[BEGIN Excerpt]

# How to obtain lime mortar for repointing in Ontario Canada



## mrrhtuner (Dec 23, 2014)

Hello everyone,

I've searched google and this forum in regards to repointing lime mortar.

My house was built in the 1950's and I have a few areas that require new lime mortar to fill the gaps in between bricks. I tested the lime mortar by putting it into vinegar and watching to see if it fizzes, which it did. Not the most scientific test but I am quite new to this.

Recently, I removed an old, outdated deck and noticed a large patch of lime mortar missing and something I want to fix as soon as possible.

I've read and watched videos on how to re-point, which seems pretty straightforward but I am unsure how to mix lime mortar for my house.

Here are a few pictures.


















I came across this thread:

http://www.doityourself.com/forum/b...2-where-buy-lime-mortar-ontario-canada.html#b

People just state to mix it yourself.

From what I understand, I need to buy hydraulic lime...but I can only find *Hydrated lime.*

I'd really love to do this myself to learn and save some money and I can tell you that it's been quite a learning experience so far!


----------



## Tscarborough (Mar 31, 2006)

There is no native hydraulic lime in North America. Type S will work fine if you prepare it correctly. Put the lime into a bucket or other container large enough to hold what you need. Cover with water, but do not mix it, just cover it with water and keep it covered with water. The longer the better, but a minimum of a week. keep it covered with water and it will last forever.

To use, remove as much of the putty as you plan on laying at a time and mix it with 2-1/4 to 3 parts masonry sand or other good washed sand with a maximum size grain of 1/8" Mix well and point away.


----------



## mrrhtuner (Dec 23, 2014)

Tscarborough,

Thank you for the reply. When you state *Type S*, do you mean something such as this?

http://www.lafarge-na.com/wps/porta...ductDatasheet_Cement_1277237138401/Product_EN

I did come across this before:

Mortar Mix Type S

Offering a high compressive strength, over 1800 psi, and with high tensile bond strength, mortar mix type S is the ideal product to be used in masonry at or below grade. It performs extremely well to fight soil pressure, wind or under seismic conditions. This mortar mix can be used for below grade areas, for example masonry foundations, manholes, retaining walls, sewers, and brick patios and brick pavements. Type S mortars are required to have a minimum of 1800 psi and their mixes usually give you strengths between 2300 to 3000 psi.

[END Excerpt]
[BEGIN Data records]

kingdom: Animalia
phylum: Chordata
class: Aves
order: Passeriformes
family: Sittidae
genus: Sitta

[END Data records]
[BEGIN Data records]

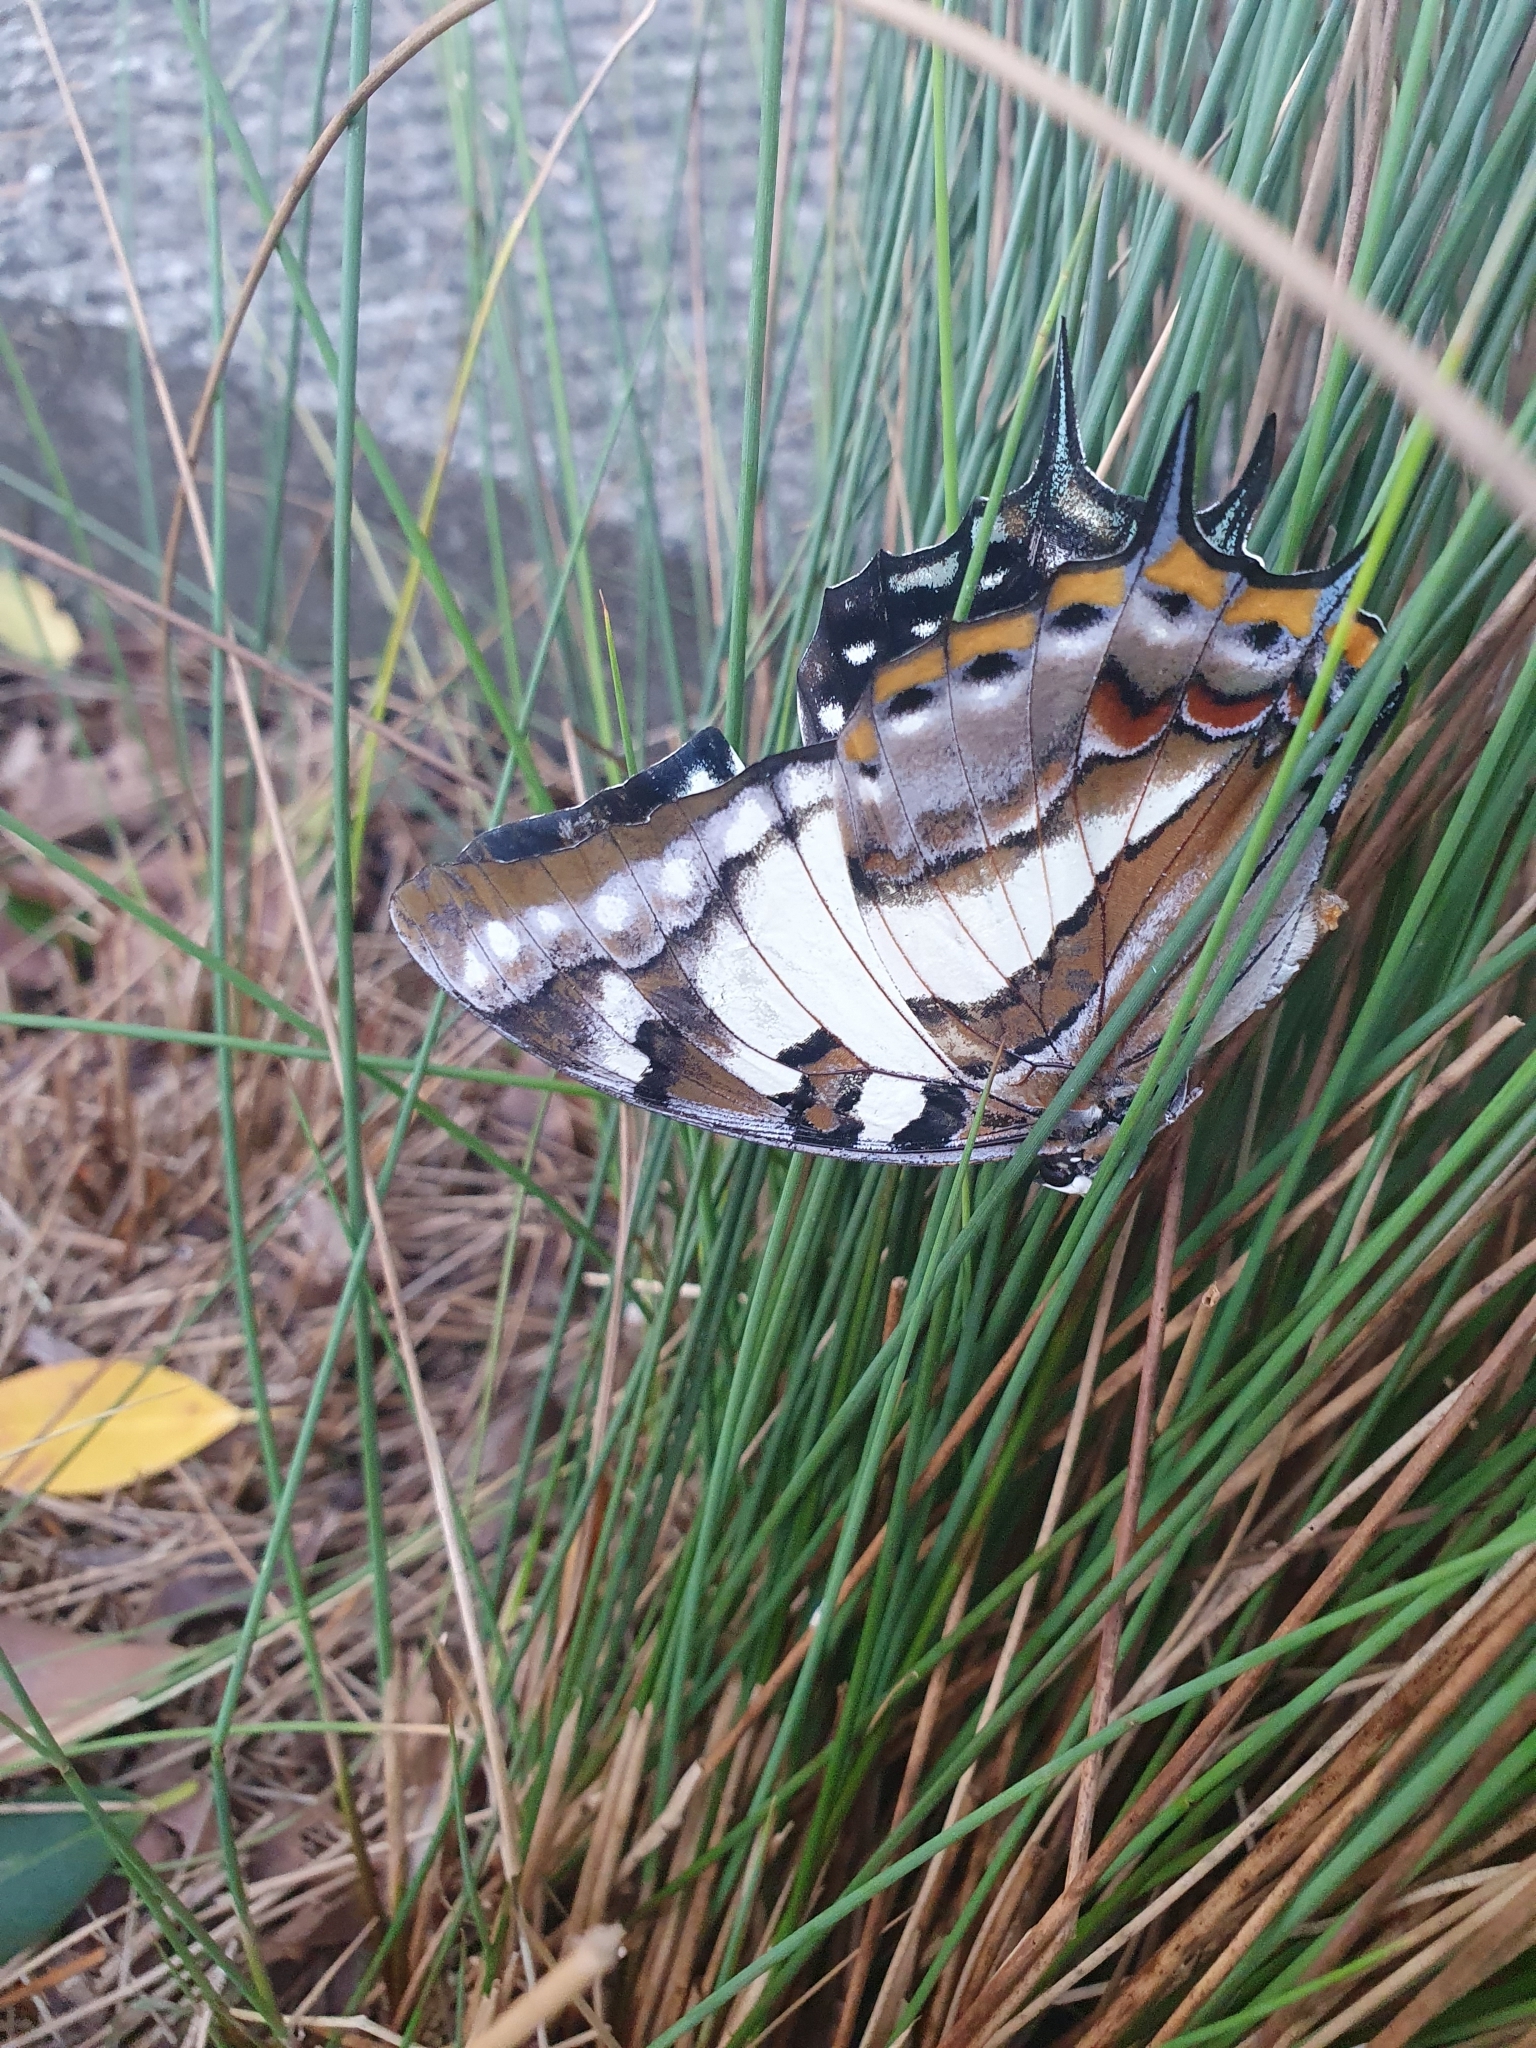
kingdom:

[END Data records]

### Brief 1
From the lime mortar thread, quote the passage starting at "People just state" and ending at "experience so far!".
### Brief 2
In the lime mortar thread, which below-grade areas are named as examples of where Type S mortar mix can be used? Name every one.

### Task response 1
People just state to mix it yourself.

From what I understand, I need to buy hydraulic lime...but I can only find *Hydrated lime.*

I'd really love to do this myself to learn and save some money and I can tell you that it's been quite a learning experience so far!

### Task response 2
- Masonry foundations
- Manholes
- Retaining walls
- Sewers
- Brick patios
- Brick pavements